Aerion Supersonic shuts down

Dream of supersonic business jet dies hard as funding dries up

(IMAGE: Aerion) Supersonic, the Florida-based supersonic business jet developer, has called it quits and is shutting down. The would-be maker of quiet supersonic business aircraft said it had trouble securing funding in the “current financial environment” and was going through the “appropriate steps”.

Earlier this year, Aerion held talks to go public through a special purpose acquisition company. (IMAGE: Aerion)

The company had planned to build what it called the AS2 supersonic business jet meant to cruise at speeds over 1,000mph without the sonic booms and cabin noise that plagued aircraft like the Concorde. It was supposed to fly by 2024 and enter service by 2026. Aerion had a number of high-profile partners, including Boeing and GE. Aerion didn’t say what would happen to the company’s assets following the shutdown. The company had been touting new developments as recently as late April. Avion Pacific was set to be the launch customer for the AS2 in Asia-Pacific, having placed an order for three aircraft in December 2019.

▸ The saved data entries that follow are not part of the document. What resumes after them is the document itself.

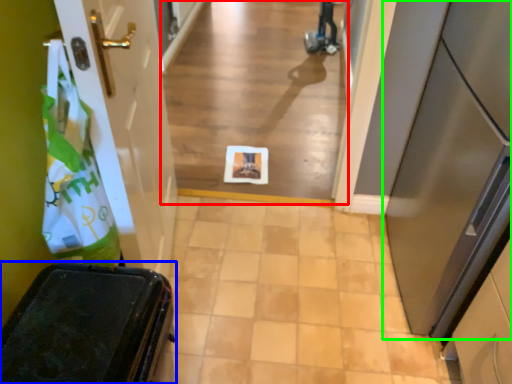
Question: Which object is positioned closest to alley (highlighted by a red box)? Select from furniture (highlighted by a blue box) and door (highlighted by a green box).

Choices:
 (A) furniture
 (B) door

Answer: (B)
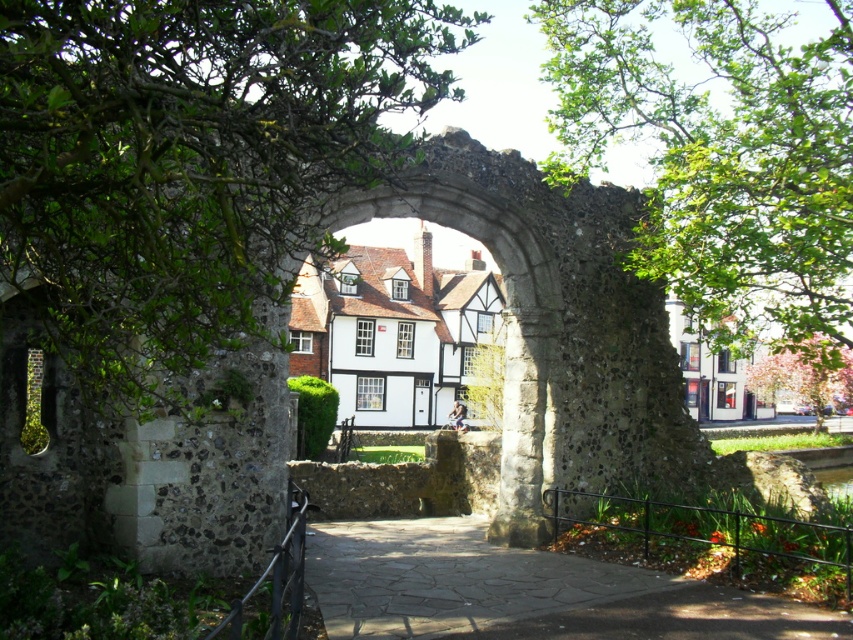
Can you confirm if green leafy tree at center is positioned to the right of pink blossoming tree at right?

No, green leafy tree at center is not to the right of pink blossoming tree at right.

The image size is (853, 640). Identify the location of green leafy tree at center. (190, 157).

Does point (94, 316) lie behind point (793, 340)?

No, (94, 316) is in front of (793, 340).

Where is `green leafy tree at center`? The height and width of the screenshot is (640, 853). green leafy tree at center is located at coordinates (190, 157).

Between green leafy tree at center and green leafy tree at upper right, which one is positioned lower?

green leafy tree at center

Between point (376, 132) and point (717, 259), which one is positioned in front?

Point (376, 132) is more forward.

Locate an element on the screen. green leafy tree at center is located at coordinates (x=190, y=157).

Consider the image. Can you confirm if green leafy tree at center is positioned above paved stone path at center?

Yes.

Is green leafy tree at center positioned in front of paved stone path at center?

That is True.

Between point (323, 88) and point (306, 564), which one is positioned behind?

The point (306, 564) is behind.

Locate an element on the screen. The image size is (853, 640). green leafy tree at center is located at coordinates (190, 157).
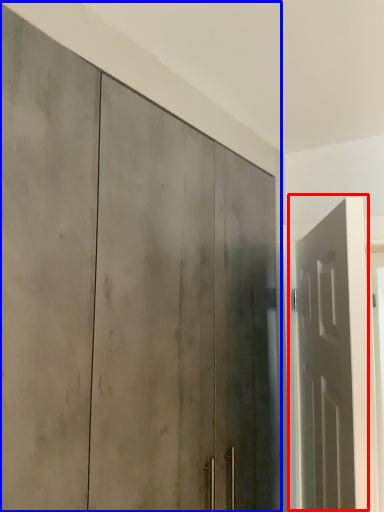
Question: Which object appears closest to the camera in this image, door (highlighted by a red box) or door (highlighted by a blue box)?

Choices:
 (A) door
 (B) door

Answer: (B)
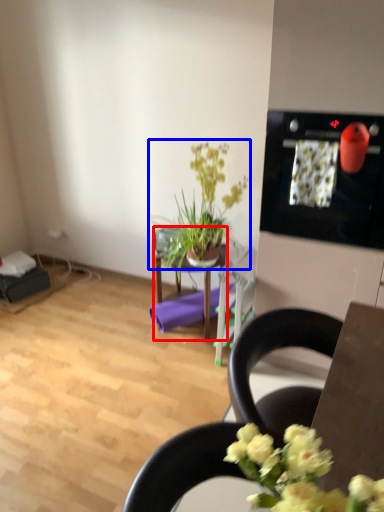
Question: Among these objects, which one is farthest to the camera, table (highlighted by a red box) or houseplant (highlighted by a blue box)?

Choices:
 (A) table
 (B) houseplant

Answer: (A)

This isn’t the end to private supersonic air travel. Boom Supersonic is still developing its Overture airliner with hopes of passenger flights by 2029.

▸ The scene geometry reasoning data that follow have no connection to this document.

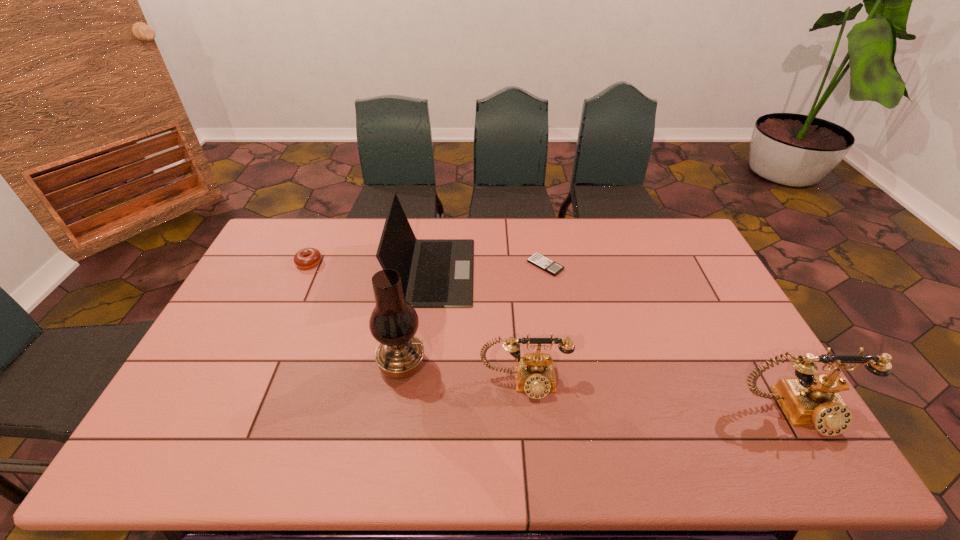
I want to click on object positioned at the near right corner, so click(812, 399).

Where is `blank area at the far edge`? This screenshot has height=540, width=960. blank area at the far edge is located at coordinates (533, 230).

In the image, there is a desktop. Where is `free space at the near edge`? The image size is (960, 540). free space at the near edge is located at coordinates (476, 411).

This screenshot has height=540, width=960. In the image, there is a desktop. What are the coordinates of `vacant space at the left edge` in the screenshot? It's located at (256, 273).

Identify the location of free spot at the far right corner of the desktop. The height and width of the screenshot is (540, 960). (684, 230).

At what (x,y) coordinates should I click in order to perform the action: click on vacant point located between the tallest object and the leftmost object. Please return your answer as a coordinate pair (x, y). This screenshot has width=960, height=540. Looking at the image, I should click on (355, 314).

What are the coordinates of `vacant region between the rightmost object and the laptop` in the screenshot? It's located at (614, 342).

What are the coordinates of `vacant point located between the laptop and the shortest object` in the screenshot? It's located at click(x=490, y=268).

Locate an element on the screen. The height and width of the screenshot is (540, 960). free space between the calculator and the third shortest object is located at coordinates (535, 324).

Image resolution: width=960 pixels, height=540 pixels. I want to click on free space between the rightmost object and the shorter telephone, so click(x=660, y=397).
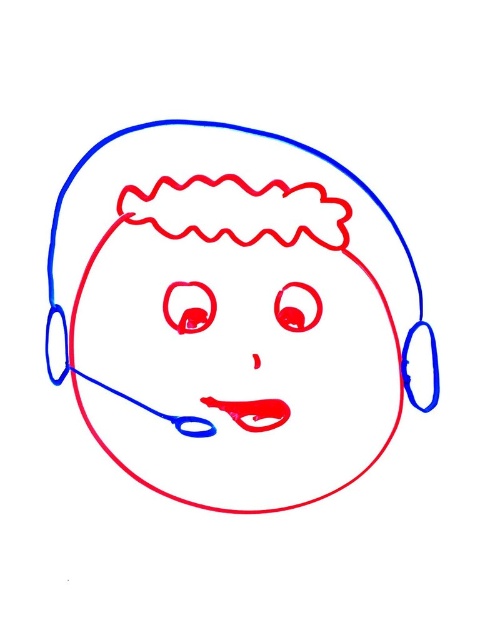
Question: Which point appears farthest from the camera in this image?

Choices:
 (A) (59, 198)
 (B) (266, 403)

Answer: (B)

Question: Considering the relative positions of matte blue headset at center and rubber-like red mouth at center in the image provided, where is matte blue headset at center located with respect to rubber-like red mouth at center?

Choices:
 (A) right
 (B) left

Answer: (B)

Question: Is matte blue headset at center above rubber-like red mouth at center?

Choices:
 (A) yes
 (B) no

Answer: (A)

Question: Does matte blue headset at center appear on the left side of rubber-like red mouth at center?

Choices:
 (A) no
 (B) yes

Answer: (B)

Question: Which object appears farthest from the camera in this image?

Choices:
 (A) matte blue headset at center
 (B) rubber-like red mouth at center

Answer: (B)

Question: Which point appears farthest from the camera in this image?

Choices:
 (A) (219, 179)
 (B) (272, 397)

Answer: (B)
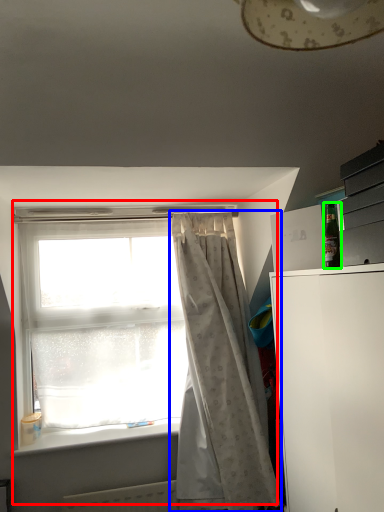
Question: Which is nearer to the window (highlighted by a red box)? curtain (highlighted by a blue box) or bottle (highlighted by a green box).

Overture is Boom’s 65-88 seat supersonic airliner, capable of running on 100 percent sustainable aviation fuel. (PHOTO: Boom)

“The AS2 supersonic business jet program meets all market, technical, regulatory and sustainability requirements and the market for a new supersonic segment of general aviation has been validated with US$11.2 billion in sales backlog for the AS2,” the company said in an statement. “However, in the current financial environment, it has proven hugely challenging to close on the scheduled and necessary large new capital requirements to finalize the transition of the AS2 into production. Given these conditions the Aerion corporation is now taking the appropriate steps in consideration of this ongoing financial environment.”

Aerion was founded by Texas billionaire Robert Bass. Despite high profile supporters like Boeing and GE, those companies have their own problems to deal with. Boeing has suffered for the past two years because of the grounding of its 737 MAX. Boeing had pledged to help Aerion with engineering and manufacturing when it announced “significant” backing for the company in 2019, ut the planemaker pared its funding in futuristic aircraft and dissolved its Boeing NeXt investment unit last year. “While we are disappointed Aerion could not secure additional funding to continue their work, we remain committed to working with innovative and creative partners who, like Aerion, continue to push limits on ground-breaking technology,” Boeing said in a statement.

Earlier this year, Aerion held talks to go public through a special purpose acquisition company, people familiar with the matter said in February. But there was a chance the talks would fall apart without an agreement, the people said at the time.